On Jan. 7, 2018, the Hollywood Foreign Press Association held the 75th annual Golden Globe Awards, in which Oprah Winfrey received the Cecil B. DeMille Lifetime Achievement Award. Her remarks were enthusiastically received both by those in attendance and by the public at large.
In fact, her speech was so well received that, almost immediately, serious speculation began that she would run for president in 2020. A Marist poll showed that, were the election held today, Oprah would defeat sitting President Donald Trump. The same poll showed that 47 percent of Democrats wanted her to run for president, compared to 40 percent that didn’t (NPR, “Oprah Beats Trump in NPR, But Most Americans Don’t Want Her to Run for President’,” 1.12.2018).
While Oprah has, on numerous occasions, denied any plans to run for president, she is far from the only celebrity who may run. Dwayne Johnson and Mark Cuban have both expressed serious interest in seeking the position, and there is talk of Howard Schultz or Mark Zuckerberg running as well. None of these individuals have any political experience whatsoever, and for the most part they have never demonstrated any qualities that would at all suggest that they would be effective presidents.
Yet, Dwayne Johnson, Mark Cuban, Mark Zuckerberg, Howard Schultz and Oprah are all under genuine consideration for the highest office in the United States—by the American people and by the political establishment. The election of Donald Trump seems to have opened the floodgates for anyone charismatic and well-liked to run for President. They don’t need to have political experience or clear positions on key policy issues as long as they can be convincing and can say what people want to hear. Elections have become popularity contests.

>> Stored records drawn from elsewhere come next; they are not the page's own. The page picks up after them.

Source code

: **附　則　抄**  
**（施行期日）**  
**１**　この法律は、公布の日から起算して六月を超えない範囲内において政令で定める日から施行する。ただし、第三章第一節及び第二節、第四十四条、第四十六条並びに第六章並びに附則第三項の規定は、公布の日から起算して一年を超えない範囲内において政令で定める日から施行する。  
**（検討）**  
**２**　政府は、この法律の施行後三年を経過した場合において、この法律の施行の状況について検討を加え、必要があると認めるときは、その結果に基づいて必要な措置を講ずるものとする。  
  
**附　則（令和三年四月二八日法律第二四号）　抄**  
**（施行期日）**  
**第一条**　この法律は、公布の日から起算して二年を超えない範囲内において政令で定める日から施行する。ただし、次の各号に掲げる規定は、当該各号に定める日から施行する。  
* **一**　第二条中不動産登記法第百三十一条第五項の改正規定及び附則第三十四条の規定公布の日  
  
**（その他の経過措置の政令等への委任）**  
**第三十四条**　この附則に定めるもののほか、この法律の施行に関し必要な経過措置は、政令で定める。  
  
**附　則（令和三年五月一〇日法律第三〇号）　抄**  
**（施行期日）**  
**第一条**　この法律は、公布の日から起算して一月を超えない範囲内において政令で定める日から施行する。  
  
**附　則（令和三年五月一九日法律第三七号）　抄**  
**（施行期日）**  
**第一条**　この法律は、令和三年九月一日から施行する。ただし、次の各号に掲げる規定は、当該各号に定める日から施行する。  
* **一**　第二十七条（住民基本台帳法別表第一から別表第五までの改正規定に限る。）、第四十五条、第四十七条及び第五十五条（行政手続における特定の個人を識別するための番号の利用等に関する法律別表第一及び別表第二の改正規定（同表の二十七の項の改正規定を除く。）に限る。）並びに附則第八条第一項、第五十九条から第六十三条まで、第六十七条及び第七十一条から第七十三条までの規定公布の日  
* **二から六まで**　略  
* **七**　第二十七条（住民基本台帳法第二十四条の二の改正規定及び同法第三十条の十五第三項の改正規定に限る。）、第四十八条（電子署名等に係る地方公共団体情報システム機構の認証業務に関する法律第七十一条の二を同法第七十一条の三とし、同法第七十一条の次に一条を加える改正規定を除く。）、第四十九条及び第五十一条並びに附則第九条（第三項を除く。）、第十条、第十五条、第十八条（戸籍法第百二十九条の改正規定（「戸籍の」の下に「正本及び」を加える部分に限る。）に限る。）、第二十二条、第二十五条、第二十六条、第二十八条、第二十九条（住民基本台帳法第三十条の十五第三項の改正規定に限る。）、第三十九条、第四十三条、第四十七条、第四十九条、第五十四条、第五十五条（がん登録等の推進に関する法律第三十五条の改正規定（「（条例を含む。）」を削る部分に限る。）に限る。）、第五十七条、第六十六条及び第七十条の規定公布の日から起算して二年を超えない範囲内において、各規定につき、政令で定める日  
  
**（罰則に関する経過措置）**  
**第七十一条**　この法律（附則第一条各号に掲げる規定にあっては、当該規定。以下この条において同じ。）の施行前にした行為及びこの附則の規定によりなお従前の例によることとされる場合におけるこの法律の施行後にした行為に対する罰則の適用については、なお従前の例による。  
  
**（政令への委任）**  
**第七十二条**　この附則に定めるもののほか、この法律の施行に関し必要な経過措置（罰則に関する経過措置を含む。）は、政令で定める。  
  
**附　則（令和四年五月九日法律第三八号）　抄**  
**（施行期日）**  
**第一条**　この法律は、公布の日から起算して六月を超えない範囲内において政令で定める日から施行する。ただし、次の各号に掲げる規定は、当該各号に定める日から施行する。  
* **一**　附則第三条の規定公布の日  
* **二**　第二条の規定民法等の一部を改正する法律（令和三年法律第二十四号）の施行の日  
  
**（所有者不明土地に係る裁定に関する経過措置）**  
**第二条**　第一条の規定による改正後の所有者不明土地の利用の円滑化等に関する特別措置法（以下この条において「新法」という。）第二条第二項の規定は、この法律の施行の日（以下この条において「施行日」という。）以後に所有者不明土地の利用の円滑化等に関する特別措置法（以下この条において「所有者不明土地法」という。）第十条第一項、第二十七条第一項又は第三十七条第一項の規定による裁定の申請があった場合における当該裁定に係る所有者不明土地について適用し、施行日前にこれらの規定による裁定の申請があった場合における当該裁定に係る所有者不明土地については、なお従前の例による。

Of course, this isn’t a particularly new development. The American people have a long history of electing bad leaders simply because they’re likable. One of the earliest examples was Andrew Jackson, an irrational, nearly illiterate demagogue who won the presidency over an experienced public servant because of his popular habit of crusading against Native Americans. In more recent history, George W. Bush won the presidency over John McCain, Al Gore and John Kerry at least in part because the voters felt like they could have a beer with him. And, of course, Barack Obama declared his candidacy after a mere two years in the Senate, defeating a slate of far more qualified candidates before becoming one of the most disappointing presidents in recent memory. Even if Obama seems to have been a great president in comparison to Trump, it is important to remember that he was so unprepared for the position that he failed to properly utilize a Democratic supermajority to achieve any tangible reform besides a watered-down health care bill that moved the country further away from a single payer system.
But all these candidates, for the most part, had something remotely resembling experience. Andrew Jackson had previously served in both the United States Senate and the House of Representatives. George W. Bush served five years as Governor of Texas. Barack Obama served seven years in the Illinois State Senate and over three years in the United States Senate. None of those men were novices to politics entirely. Those on this new slate of celebrity hopefuls, however, are. Oprah Winfrey has never held public office. Nor has Howard Schultz. Nor has Dwayne Johnson. Nor has Mark Zuckerberg. Nor has Mark Cuban. Frankly, I, a 21-year-old liberal arts college student whose greatest achievement is writing articles for a school newspaper, would be just as qualified to be president as Dwayne Johnson—were it not for my age. At least I have worked for the government in some capacity.
If any of them wanted to run for the House of Representatives, I’d consider supporting them. But it takes some chutzpah to believe that you are ready to take on what very well may be the most difficult job in the world just because people like you. Still, I wouldn’t blame Oprah Winfrey if she ends up running for president. I would blame an American populace that has sent a message that we prefer likeable leaders over effective leaders. I blame an American populace that sent Donald Trump to the White House despite him being completely unfit for the job.
This is not a phenomenon that exists only on the right. The Democratic Party base has to commit to not encouraging celebrities to run for president and to not voting for them if they do. Voters have to commit to researching candidates before going to the ballot box, so that they have a thorough understanding of their policy positions and the kinds of leaders they will be.
However, I am less than optimistic about our future in this regard. While I doubt that Oprah Winfrey or Dwayne Johnson will run for president, the presidency will still be a popularity contest. And I fear that the lasting lesson of Trump will be that anyone, regardless of how improbable and unqualified they are, can be a legitimate candidate. A democracy in which that is true cannot stand; it is doomed to die as the nation chooses increasingly ill-suited leaders.
The reaction of the left to Trump has already proven that the American populace can remain politically motivated without an election, which represents a change from contemporary norms. Now, we have to prove our ability to make reasoned decisions and not simply vote for some celebrity who gives a nice speech. This does not mean that we can’t vote for charismatic people, or that it is necessarily wrong that charismatic people do well in elections, but rather that we should vote with a firm understanding of who we’re voting for, what our candidates believe in, and what qualifies them to serve public office. It also means that we cannot lower our standards because of Donald Trump. Just because the current president is bad at his job does not mean that we are under any obligation to support a candidate who shouldn’t be president.